- PAGE EXCERPT -
___

German Expressionism was retaliation to the totalising regime and it drew on the traditional   use of folklore and primitive artefacts.   Ernest Ludwig Kirchner[1880-1938] was a German painter and print maker and one of the key figures in the artists group Die Brucke or The Bridge, the first 20th century Expressionist group.  The Brucke group, was named after a quote by Friedrich Nietzsche, in which he states that ‘what is great in man is that he is a bridge and not a goal.  Kirchner volunteered for army service in World War I, suffered a breakdown, and was discharged. In 1933, his work was branded as Degenerate by the Nazis.  In 1938 Kirchner took his own life by gunshot.[iv]

Expressionist artists Emil Nolde [1857 –1956] and Ludwig Meidner [1884-1966] began a trend in the depiction of inner worlds, isolation and alienation.   The idea of the primitive was very much a basis for a large amount of the Brücke artists’ work, but it also became the German ideal heralded by the Third Reich. The idea of the artist’s rejection of society and the urban city was prevelant throughout the history of art in Germany, for example, preceeding Die Brücke, was Wilhelm Riehl’s Land und Leute [1857 – 63], which advocated a return to the land and racial purity making it a symbol of German culture and tradition.  There was also Carl Vinnen’s Worpswede Stimmungsladschaften [mood landscapes] and Arnold Bocklin’s mythological landscapes, which provided a romantic vision of rural life. The notion of returning to nature is also highlighted in Adolf von Menzel’s a Journey Through Beautiful Nature, [1892]. 

       The Italian psychiatrist Cesare Lombroso, viewed the decent back to the primitive as a ‘madness’ or child-like stage of growth that involves a retreat from worldly chaos. Similarly, the world’s most famous of Swiss Outsider artists, Adolf Wolfli [1864-1930] created art to offset his anxiety after his psychotic collapse.   Here the chaos appears to emerge from the body and become transferred into a text and/or image.   Just as the German Expressionists escaped from the isolation and alienation of modern urban living, today Outsider artists immerse themselves in a nostalgic vision of the inner world through paining, sculpting, carving and building eclectic works.  The French Outsider artist   Pascal Maisonneuve [1863-1934], displayed his defiance of the changing world by creating faces from shells.

___

[Records taken from a collection]
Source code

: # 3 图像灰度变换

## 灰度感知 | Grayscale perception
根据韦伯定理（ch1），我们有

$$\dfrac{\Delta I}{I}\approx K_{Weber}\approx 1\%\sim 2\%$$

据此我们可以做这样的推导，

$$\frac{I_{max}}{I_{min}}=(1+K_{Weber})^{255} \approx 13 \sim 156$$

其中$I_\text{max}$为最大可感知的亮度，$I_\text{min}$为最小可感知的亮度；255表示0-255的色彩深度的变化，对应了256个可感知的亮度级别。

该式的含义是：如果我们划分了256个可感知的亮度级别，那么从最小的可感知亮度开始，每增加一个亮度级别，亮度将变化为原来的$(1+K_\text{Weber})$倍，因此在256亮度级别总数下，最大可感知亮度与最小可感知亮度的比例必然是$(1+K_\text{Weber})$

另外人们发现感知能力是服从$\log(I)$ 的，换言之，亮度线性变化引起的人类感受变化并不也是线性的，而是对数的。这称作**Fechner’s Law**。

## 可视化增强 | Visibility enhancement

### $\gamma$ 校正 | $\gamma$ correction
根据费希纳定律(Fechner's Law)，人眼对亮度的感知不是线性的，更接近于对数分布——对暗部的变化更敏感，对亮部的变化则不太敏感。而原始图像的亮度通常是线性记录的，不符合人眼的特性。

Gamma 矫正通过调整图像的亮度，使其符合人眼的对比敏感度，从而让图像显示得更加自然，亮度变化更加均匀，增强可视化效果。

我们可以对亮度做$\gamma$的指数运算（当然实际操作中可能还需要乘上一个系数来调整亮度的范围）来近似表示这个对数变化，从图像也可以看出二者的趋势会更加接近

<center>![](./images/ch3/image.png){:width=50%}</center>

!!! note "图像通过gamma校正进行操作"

___

Quote the German Expressionism passage word for word, everything from "The Italian psychiatrist" down to "faces from shells.". The records play no part in what comes next.

- RESULT -
The Italian psychiatrist Cesare Lombroso, viewed the decent back to the primitive as a ‘madness’ or child-like stage of growth that involves a retreat from worldly chaos. Similarly, the world’s most famous of Swiss Outsider artists, Adolf Wolfli [1864-1930] created art to offset his anxiety after his psychotic collapse.   Here the chaos appears to emerge from the body and become transferred into a text and/or image.   Just as the German Expressionists escaped from the isolation and alienation of modern urban living, today Outsider artists immerse themselves in a nostalgic vision of the inner world through paining, sculpting, carving and building eclectic works.  The French Outsider artist   Pascal Maisonneuve [1863-1934], displayed his defiance of the changing world by creating faces from shells.